*MATERIAL SUPPLIED*
begin
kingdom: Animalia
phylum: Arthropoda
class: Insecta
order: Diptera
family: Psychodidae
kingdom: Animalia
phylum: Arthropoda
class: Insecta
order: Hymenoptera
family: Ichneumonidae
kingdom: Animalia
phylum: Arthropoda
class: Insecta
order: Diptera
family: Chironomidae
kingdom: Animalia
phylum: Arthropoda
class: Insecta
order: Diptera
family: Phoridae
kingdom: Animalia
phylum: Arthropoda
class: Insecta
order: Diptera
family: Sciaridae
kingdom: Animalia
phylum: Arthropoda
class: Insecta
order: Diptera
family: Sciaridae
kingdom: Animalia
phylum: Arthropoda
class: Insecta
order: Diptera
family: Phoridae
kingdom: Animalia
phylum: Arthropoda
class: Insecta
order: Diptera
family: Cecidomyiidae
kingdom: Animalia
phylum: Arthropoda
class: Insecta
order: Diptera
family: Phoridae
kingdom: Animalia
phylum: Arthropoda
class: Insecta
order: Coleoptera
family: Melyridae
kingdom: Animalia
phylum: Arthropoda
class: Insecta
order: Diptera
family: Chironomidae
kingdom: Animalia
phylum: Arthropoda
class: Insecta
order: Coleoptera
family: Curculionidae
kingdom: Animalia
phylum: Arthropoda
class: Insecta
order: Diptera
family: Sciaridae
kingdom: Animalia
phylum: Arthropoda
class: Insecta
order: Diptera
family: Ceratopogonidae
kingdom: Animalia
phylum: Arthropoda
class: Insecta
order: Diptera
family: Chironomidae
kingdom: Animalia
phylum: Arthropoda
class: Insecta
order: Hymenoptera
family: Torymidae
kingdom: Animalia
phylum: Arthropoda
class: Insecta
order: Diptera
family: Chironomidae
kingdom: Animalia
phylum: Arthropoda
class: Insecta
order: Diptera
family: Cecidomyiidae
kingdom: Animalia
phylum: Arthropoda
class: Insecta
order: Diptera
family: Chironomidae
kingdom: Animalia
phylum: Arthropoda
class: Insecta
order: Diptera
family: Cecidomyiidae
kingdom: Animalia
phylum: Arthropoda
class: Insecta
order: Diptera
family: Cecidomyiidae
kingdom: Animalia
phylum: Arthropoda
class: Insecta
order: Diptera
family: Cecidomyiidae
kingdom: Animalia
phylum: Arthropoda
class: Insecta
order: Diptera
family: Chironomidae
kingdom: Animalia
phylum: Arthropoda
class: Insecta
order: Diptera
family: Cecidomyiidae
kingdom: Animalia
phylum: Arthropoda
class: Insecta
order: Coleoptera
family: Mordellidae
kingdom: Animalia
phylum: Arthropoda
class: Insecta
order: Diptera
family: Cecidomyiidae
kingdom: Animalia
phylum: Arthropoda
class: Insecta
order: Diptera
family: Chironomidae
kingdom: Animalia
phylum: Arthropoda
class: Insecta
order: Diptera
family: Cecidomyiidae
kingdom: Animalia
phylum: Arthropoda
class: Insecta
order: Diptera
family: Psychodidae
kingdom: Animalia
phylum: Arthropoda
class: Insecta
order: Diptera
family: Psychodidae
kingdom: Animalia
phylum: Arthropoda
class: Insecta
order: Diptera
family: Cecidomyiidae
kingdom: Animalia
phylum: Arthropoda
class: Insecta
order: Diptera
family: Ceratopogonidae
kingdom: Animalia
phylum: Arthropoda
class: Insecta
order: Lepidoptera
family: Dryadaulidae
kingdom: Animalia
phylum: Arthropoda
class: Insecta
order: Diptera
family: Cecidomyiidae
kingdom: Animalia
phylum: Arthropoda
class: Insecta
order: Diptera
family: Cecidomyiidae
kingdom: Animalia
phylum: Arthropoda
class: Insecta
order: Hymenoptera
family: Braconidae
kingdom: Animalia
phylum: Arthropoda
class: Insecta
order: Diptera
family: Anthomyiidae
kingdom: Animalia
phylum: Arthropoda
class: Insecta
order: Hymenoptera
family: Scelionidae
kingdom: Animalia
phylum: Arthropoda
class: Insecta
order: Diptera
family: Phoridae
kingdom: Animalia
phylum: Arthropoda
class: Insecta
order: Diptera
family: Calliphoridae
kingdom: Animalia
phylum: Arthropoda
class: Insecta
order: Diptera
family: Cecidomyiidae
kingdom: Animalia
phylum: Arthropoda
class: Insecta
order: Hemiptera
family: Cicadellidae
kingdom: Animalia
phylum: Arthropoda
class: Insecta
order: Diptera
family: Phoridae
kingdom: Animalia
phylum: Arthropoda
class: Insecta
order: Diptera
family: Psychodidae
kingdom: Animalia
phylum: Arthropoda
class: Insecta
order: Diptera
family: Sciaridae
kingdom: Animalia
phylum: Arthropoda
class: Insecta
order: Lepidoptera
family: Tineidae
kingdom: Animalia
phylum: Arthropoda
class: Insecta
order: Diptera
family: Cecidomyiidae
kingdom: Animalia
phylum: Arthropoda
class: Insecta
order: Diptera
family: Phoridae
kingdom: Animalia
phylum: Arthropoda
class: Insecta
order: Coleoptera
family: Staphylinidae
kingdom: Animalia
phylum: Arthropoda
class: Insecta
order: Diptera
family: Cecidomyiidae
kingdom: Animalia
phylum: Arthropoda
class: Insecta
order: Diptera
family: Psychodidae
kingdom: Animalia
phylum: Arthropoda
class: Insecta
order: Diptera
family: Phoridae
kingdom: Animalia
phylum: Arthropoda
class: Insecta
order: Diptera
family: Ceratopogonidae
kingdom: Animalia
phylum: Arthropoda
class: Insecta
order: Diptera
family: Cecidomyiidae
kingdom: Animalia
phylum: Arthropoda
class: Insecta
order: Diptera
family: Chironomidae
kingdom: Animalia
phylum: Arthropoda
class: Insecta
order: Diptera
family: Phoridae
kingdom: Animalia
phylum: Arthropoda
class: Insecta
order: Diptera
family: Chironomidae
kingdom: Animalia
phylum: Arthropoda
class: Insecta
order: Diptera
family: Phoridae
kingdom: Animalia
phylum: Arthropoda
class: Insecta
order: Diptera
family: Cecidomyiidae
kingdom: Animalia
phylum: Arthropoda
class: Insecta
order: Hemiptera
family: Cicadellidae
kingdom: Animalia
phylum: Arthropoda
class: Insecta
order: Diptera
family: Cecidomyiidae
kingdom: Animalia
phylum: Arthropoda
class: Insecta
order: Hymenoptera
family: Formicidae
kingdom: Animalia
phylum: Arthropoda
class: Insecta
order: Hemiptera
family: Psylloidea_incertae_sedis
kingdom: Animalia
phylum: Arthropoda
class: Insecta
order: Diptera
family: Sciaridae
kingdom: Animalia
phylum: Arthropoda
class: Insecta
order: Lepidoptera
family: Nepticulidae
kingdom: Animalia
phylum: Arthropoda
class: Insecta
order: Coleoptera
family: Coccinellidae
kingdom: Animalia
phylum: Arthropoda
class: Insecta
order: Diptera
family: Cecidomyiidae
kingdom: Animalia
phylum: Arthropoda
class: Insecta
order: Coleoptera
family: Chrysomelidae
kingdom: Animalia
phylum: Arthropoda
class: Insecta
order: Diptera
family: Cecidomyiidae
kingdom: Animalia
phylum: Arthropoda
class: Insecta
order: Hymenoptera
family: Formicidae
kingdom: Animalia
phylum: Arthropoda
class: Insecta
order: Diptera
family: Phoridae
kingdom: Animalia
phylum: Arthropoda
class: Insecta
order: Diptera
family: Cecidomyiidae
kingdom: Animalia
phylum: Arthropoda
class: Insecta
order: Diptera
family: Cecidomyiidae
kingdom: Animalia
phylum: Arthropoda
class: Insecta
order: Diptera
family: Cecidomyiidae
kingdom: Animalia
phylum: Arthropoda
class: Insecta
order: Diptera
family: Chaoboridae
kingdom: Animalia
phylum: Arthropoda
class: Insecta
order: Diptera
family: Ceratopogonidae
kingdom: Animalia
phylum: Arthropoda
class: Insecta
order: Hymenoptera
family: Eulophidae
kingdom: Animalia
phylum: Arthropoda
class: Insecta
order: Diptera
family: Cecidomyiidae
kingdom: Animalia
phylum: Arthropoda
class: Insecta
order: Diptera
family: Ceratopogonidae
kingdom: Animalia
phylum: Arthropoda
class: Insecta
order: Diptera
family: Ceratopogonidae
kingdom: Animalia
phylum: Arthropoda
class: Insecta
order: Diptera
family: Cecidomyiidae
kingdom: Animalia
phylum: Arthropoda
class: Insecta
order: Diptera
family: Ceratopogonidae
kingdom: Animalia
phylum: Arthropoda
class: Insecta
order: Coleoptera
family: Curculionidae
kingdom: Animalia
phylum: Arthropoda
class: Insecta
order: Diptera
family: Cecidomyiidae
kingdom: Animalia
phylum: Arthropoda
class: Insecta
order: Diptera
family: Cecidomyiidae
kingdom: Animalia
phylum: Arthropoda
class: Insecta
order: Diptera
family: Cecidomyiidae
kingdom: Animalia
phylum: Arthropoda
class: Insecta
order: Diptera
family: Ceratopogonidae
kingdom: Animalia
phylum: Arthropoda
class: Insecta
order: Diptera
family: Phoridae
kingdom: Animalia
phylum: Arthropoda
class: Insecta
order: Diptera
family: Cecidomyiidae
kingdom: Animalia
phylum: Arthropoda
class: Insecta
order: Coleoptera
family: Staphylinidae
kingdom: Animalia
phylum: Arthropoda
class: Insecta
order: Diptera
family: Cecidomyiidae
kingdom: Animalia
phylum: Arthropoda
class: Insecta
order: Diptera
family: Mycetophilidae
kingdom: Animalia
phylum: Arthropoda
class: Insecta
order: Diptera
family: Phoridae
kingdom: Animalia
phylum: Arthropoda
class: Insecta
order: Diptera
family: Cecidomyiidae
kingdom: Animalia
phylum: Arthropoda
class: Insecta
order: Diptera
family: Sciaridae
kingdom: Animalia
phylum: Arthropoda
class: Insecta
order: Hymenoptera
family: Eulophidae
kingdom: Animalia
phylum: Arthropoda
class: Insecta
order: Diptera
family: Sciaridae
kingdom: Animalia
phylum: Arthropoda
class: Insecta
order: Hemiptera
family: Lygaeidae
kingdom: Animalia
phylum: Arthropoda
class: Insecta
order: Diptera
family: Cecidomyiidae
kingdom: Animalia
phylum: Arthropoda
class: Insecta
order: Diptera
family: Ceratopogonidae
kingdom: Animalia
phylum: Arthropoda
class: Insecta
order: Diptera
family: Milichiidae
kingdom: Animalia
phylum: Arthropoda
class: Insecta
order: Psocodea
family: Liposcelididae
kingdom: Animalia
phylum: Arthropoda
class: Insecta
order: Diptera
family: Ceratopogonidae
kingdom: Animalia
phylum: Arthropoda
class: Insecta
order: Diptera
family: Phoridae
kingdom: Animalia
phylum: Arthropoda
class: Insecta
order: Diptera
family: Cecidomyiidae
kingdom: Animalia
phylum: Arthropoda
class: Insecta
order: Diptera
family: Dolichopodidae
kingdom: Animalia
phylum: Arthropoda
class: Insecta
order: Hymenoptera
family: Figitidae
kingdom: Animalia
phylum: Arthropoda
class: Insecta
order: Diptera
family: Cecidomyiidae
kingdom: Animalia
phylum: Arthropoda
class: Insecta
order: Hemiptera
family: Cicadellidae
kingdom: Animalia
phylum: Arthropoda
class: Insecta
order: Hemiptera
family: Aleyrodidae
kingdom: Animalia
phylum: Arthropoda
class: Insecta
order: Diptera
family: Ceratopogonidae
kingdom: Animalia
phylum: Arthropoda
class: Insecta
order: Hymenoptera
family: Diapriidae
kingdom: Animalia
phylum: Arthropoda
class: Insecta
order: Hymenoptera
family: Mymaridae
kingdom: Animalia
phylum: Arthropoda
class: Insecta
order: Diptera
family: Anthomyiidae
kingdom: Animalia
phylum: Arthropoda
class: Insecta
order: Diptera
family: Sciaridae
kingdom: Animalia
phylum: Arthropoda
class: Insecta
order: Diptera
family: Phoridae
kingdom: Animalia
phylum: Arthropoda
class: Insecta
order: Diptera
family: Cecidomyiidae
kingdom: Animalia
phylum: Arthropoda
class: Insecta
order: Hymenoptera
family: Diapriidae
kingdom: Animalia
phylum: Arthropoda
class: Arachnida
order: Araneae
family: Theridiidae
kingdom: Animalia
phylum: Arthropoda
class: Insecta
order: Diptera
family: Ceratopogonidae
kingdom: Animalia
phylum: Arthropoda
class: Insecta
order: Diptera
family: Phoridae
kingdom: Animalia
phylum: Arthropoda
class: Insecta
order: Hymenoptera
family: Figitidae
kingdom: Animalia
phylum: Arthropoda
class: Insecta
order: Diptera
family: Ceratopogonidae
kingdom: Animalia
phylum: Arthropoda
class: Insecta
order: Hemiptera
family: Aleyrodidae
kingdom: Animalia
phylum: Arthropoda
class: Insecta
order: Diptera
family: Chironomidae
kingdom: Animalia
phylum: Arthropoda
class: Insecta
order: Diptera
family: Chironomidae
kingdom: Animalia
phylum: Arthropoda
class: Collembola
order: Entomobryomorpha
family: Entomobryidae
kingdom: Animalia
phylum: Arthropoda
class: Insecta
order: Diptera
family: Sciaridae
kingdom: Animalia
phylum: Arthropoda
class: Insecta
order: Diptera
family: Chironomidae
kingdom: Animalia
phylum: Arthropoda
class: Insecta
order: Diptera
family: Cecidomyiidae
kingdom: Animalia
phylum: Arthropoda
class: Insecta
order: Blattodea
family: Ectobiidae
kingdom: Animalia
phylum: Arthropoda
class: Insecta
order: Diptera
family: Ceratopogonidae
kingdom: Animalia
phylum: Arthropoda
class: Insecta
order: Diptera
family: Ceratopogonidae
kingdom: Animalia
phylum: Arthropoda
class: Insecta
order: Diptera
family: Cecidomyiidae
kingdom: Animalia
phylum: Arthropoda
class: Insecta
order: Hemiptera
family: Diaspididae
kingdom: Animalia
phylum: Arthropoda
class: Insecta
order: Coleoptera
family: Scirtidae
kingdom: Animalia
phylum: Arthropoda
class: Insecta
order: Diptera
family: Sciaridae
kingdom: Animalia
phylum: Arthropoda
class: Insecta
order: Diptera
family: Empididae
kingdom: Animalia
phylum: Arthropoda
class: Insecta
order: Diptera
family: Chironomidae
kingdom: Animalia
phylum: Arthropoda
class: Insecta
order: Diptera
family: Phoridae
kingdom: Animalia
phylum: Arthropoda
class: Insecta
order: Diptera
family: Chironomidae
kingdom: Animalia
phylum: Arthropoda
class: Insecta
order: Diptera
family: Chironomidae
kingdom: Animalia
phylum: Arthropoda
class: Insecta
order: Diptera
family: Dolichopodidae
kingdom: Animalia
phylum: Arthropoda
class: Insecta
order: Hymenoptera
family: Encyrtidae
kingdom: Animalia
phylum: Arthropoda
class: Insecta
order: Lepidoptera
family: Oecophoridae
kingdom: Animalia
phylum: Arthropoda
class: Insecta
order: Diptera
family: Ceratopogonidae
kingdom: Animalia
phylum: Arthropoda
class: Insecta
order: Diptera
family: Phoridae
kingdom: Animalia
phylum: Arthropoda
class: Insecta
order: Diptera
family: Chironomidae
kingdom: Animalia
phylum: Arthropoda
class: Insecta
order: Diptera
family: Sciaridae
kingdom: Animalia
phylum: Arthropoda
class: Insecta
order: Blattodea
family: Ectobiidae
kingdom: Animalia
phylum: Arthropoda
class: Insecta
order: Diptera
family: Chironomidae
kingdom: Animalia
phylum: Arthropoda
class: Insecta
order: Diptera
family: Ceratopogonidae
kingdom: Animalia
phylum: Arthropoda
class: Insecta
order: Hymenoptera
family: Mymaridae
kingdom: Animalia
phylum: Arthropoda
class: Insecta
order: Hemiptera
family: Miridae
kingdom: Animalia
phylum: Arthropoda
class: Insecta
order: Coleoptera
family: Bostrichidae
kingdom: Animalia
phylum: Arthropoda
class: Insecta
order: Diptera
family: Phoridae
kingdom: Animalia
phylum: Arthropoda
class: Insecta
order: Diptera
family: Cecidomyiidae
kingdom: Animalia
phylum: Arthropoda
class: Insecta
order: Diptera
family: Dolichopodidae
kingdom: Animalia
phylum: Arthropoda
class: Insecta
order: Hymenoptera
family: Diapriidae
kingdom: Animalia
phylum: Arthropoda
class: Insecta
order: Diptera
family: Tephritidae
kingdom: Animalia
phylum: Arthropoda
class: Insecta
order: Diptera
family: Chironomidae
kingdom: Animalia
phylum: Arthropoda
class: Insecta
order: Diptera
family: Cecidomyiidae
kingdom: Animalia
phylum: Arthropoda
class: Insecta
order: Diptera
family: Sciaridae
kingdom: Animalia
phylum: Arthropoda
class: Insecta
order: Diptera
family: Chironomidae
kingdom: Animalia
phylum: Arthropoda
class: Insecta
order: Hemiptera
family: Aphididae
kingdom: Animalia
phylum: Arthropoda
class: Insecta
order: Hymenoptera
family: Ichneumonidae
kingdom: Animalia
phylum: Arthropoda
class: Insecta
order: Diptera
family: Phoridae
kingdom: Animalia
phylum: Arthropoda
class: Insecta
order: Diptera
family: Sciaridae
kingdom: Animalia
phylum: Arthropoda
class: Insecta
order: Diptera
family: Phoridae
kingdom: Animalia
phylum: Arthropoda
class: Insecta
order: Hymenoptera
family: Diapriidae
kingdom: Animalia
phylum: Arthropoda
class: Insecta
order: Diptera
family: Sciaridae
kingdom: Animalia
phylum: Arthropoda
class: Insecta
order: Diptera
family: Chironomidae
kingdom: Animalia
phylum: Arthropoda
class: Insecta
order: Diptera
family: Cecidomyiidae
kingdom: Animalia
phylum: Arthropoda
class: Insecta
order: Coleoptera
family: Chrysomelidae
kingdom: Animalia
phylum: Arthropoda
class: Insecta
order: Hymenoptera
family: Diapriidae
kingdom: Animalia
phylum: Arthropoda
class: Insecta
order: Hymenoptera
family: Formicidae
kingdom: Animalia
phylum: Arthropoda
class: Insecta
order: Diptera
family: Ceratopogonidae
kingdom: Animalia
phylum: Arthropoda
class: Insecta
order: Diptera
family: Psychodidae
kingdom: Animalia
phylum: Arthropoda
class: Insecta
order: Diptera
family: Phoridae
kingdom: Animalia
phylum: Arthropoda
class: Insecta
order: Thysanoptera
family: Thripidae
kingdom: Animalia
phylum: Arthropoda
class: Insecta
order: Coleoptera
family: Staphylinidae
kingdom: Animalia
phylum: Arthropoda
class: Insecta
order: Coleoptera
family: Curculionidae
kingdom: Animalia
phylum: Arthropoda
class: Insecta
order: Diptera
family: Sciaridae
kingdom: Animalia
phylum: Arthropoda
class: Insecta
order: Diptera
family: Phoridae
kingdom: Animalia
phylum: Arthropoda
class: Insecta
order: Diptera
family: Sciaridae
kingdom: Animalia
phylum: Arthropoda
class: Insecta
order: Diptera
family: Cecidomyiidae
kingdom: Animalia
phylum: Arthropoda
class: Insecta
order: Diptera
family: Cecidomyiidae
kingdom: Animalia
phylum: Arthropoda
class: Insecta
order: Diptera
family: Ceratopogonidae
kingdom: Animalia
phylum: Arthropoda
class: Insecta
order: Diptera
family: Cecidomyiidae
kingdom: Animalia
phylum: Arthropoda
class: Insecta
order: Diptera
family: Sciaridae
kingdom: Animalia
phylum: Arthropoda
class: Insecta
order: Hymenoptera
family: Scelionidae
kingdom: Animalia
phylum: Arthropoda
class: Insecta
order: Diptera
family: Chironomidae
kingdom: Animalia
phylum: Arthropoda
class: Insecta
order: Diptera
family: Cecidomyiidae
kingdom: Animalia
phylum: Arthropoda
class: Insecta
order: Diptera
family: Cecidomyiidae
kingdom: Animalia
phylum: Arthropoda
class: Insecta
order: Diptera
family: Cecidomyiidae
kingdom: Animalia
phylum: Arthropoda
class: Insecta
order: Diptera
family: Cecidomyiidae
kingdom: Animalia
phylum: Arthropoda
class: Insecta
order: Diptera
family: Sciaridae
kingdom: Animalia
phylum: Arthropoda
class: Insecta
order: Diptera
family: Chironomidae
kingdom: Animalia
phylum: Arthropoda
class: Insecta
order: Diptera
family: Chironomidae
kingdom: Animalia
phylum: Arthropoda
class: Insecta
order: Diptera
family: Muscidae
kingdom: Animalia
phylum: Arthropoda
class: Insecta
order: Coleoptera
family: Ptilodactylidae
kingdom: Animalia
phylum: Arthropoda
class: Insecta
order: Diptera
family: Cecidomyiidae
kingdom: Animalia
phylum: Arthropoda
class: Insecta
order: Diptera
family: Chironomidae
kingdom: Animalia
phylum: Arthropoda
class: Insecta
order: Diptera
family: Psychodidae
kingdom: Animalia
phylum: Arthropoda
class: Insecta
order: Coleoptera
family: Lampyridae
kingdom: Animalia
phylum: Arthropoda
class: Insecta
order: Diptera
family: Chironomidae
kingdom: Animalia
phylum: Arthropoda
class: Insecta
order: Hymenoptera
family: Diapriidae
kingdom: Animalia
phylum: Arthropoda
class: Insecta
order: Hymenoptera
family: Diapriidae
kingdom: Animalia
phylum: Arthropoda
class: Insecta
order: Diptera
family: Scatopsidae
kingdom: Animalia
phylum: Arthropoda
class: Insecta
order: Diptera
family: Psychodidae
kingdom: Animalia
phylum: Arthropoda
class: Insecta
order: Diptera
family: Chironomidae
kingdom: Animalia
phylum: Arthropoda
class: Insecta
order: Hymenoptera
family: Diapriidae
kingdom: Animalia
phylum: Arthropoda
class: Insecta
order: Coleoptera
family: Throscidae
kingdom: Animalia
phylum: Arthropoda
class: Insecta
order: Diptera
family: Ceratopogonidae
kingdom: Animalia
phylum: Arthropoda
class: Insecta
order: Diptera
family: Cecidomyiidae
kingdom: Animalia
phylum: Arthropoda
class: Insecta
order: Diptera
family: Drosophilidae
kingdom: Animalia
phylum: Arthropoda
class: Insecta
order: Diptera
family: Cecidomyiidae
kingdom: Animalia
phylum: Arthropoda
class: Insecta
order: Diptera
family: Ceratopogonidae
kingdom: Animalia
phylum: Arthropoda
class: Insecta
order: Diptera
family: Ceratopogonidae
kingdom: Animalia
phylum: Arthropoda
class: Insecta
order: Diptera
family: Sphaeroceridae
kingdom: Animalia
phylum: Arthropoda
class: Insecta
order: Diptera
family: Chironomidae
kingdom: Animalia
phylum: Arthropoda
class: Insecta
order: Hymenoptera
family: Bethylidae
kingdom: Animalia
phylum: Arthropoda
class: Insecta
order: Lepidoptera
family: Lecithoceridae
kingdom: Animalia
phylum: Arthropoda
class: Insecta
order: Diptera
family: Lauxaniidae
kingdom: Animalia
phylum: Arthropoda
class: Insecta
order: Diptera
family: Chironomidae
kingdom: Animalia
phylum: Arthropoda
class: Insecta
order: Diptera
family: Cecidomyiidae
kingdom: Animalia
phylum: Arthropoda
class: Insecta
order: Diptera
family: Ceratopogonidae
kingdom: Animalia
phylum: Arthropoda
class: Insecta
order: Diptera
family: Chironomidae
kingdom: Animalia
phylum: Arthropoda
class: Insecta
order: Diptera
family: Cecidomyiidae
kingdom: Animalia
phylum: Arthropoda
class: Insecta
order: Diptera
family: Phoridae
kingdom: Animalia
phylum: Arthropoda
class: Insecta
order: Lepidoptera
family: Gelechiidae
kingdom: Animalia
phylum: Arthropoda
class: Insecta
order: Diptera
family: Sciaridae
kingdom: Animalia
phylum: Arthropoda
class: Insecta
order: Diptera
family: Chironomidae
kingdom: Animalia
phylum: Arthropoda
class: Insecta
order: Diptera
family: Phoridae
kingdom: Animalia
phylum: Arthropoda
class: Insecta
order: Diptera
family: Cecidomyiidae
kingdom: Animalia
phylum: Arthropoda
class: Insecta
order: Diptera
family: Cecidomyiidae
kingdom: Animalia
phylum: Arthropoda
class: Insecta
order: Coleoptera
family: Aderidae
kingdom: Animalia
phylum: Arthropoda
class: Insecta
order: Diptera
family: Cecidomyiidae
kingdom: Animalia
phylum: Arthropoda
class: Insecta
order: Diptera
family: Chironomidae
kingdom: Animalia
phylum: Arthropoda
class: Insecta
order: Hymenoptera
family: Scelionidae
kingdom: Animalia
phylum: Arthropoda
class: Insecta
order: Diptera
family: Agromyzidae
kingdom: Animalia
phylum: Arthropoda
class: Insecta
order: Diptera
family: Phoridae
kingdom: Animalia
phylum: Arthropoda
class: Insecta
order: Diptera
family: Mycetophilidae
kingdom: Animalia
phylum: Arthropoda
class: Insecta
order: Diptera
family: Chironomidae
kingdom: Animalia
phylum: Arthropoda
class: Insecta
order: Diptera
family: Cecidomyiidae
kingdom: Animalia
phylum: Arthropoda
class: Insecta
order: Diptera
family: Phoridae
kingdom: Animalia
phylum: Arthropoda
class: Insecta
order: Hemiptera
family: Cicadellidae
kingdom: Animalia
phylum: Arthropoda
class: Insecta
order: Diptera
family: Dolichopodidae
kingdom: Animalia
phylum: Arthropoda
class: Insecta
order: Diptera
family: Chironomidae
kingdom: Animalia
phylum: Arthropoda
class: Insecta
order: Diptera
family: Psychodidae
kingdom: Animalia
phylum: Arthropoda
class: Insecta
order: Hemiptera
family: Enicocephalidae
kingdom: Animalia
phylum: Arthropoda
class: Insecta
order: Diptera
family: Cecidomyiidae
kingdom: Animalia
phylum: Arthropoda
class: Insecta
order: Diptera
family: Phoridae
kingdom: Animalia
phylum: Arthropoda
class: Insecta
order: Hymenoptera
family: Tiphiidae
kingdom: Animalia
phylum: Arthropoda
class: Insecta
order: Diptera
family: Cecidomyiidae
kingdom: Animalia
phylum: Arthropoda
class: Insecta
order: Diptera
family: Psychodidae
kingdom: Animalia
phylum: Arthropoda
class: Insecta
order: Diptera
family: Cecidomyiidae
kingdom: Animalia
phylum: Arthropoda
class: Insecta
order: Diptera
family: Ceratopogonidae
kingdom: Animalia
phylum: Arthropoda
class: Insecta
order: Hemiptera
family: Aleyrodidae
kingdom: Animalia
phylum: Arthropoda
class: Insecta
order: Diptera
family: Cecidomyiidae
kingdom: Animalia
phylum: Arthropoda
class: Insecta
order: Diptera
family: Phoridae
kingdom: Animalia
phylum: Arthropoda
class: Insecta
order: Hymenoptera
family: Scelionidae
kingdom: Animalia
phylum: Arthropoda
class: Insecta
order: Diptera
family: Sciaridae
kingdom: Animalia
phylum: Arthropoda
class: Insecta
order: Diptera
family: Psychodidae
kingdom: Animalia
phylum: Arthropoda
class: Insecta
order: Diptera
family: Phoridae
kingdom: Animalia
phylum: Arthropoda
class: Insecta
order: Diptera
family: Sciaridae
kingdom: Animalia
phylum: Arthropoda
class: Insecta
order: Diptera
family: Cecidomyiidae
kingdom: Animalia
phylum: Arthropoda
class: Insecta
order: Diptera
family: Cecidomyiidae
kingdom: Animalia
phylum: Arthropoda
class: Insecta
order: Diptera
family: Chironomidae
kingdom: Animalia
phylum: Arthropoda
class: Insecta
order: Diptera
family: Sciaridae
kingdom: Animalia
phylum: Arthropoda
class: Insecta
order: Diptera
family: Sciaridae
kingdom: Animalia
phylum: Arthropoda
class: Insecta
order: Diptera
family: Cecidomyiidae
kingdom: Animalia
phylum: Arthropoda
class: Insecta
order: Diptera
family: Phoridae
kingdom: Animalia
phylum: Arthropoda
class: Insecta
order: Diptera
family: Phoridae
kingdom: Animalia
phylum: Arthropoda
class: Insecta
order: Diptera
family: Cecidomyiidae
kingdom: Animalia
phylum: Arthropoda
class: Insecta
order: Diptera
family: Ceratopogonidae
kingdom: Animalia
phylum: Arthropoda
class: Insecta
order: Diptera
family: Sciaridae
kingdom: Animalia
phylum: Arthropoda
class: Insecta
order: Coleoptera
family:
end
*SET EXERCISE*
Quote the records above word for word. Begin at the line that contains "family: Dryadaulidae" and stop after the line that contains "family: Braconidae".

*WRITTEN SOLUTION*
family: Dryadaulidae
kingdom: Animalia
phylum: Arthropoda
class: Insecta
order: Diptera
family: Cecidomyiidae
kingdom: Animalia
phylum: Arthropoda
class: Insecta
order: Diptera
family: Cecidomyiidae
kingdom: Animalia
phylum: Arthropoda
class: Insecta
order: Hymenoptera
family: Braconidae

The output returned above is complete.